## YOUR INSTRUCTIONS
Only one stretch of the records below is wanted: the lines from the one holding "Les visites accompagnées" through the one holding "CONTACT & LOC". Return it exactly, both ends included.

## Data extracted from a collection
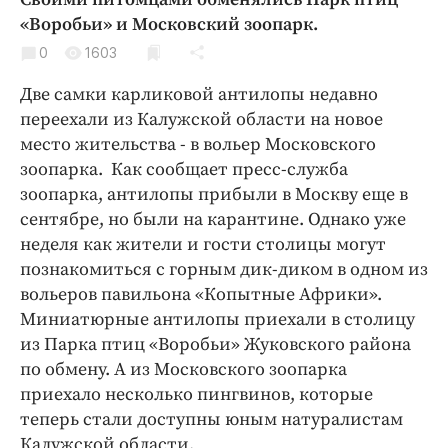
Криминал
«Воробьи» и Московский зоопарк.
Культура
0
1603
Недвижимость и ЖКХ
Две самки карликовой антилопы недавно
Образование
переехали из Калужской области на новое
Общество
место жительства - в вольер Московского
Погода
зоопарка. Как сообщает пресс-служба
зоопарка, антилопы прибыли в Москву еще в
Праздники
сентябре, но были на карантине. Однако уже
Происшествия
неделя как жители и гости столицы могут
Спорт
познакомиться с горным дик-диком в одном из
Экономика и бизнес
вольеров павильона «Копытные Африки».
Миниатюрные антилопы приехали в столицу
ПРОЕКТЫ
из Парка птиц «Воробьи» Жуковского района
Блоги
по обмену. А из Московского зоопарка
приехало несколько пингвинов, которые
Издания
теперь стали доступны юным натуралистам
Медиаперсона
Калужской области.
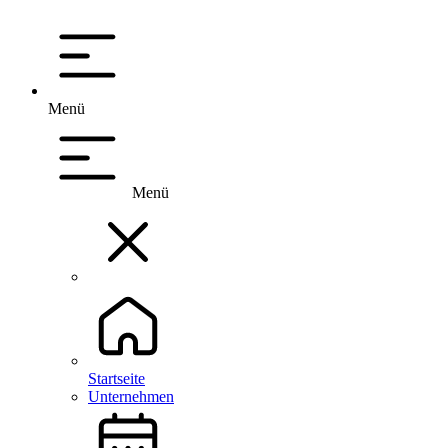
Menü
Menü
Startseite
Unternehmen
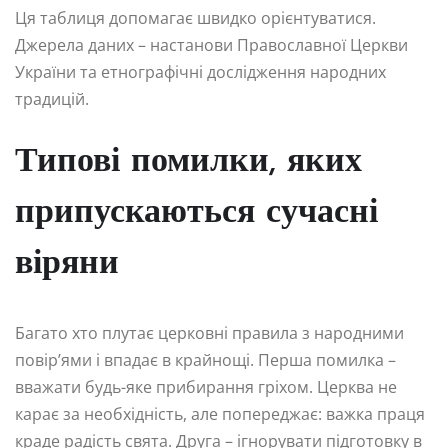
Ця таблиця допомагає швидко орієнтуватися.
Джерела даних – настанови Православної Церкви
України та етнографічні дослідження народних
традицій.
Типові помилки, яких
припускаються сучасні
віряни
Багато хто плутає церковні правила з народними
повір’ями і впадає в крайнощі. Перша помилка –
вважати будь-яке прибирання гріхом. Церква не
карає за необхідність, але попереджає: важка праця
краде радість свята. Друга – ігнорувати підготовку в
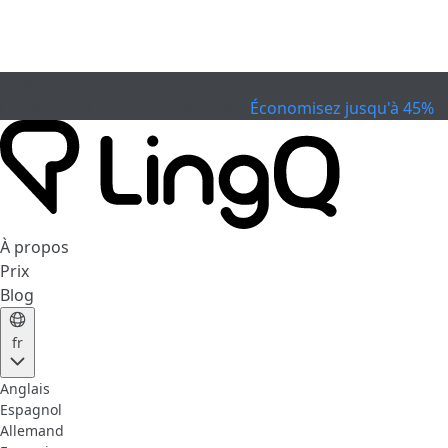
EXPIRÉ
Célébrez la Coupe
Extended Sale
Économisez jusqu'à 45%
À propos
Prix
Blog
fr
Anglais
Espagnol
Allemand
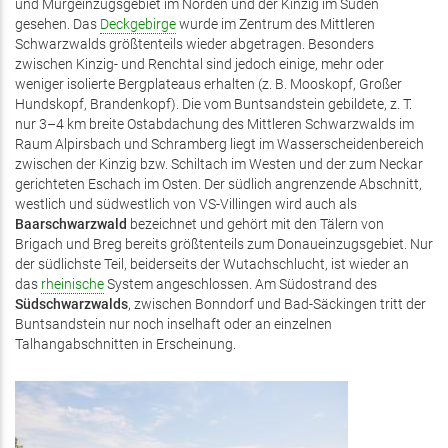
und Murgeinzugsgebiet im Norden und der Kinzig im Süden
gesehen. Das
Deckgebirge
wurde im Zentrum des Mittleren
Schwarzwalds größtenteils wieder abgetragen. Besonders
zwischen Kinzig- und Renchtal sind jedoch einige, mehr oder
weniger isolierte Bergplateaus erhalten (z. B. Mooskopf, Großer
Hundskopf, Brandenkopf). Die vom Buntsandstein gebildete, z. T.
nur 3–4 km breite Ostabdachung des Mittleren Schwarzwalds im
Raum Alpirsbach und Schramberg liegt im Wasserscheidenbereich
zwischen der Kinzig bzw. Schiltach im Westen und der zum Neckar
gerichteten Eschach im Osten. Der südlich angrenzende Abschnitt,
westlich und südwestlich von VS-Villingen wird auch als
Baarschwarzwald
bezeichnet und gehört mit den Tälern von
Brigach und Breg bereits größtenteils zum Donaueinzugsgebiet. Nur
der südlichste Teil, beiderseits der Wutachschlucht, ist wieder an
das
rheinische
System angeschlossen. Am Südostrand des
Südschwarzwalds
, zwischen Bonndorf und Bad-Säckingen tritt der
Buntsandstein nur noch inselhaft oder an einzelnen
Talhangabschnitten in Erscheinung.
==
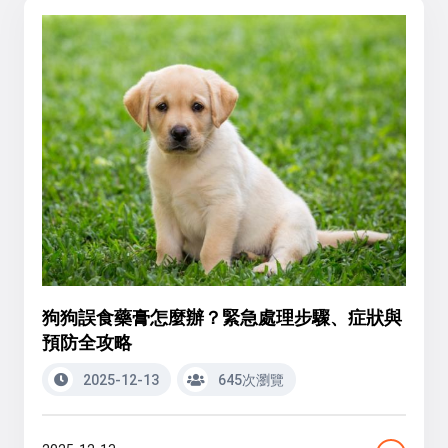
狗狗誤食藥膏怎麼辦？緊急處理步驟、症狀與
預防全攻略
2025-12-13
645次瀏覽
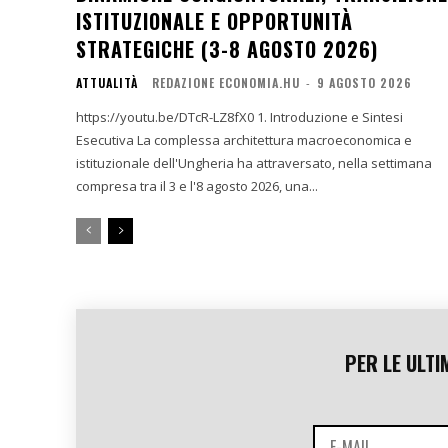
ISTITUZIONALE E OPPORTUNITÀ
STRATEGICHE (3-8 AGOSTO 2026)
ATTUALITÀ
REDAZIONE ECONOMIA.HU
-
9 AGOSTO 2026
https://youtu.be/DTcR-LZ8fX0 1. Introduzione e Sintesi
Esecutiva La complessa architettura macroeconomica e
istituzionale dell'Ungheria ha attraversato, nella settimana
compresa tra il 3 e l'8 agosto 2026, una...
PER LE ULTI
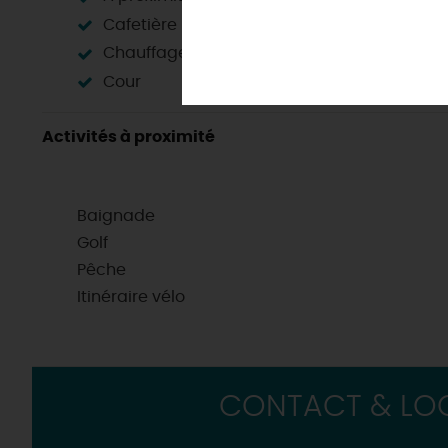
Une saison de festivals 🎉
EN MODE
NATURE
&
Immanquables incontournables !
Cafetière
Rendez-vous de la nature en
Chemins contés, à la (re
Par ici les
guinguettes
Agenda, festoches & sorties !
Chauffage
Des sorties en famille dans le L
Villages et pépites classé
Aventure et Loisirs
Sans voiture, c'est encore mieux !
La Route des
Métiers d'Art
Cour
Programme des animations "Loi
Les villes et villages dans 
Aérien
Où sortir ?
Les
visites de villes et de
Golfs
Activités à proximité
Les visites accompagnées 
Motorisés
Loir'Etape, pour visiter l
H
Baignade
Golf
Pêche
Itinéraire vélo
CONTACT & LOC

## RESULT OF THE TASK
Les visites accompagnées 
Motorisés
Loir'Etape, pour visiter l
H
Baignade
Golf
Pêche
Itinéraire vélo
CONTACT & LOC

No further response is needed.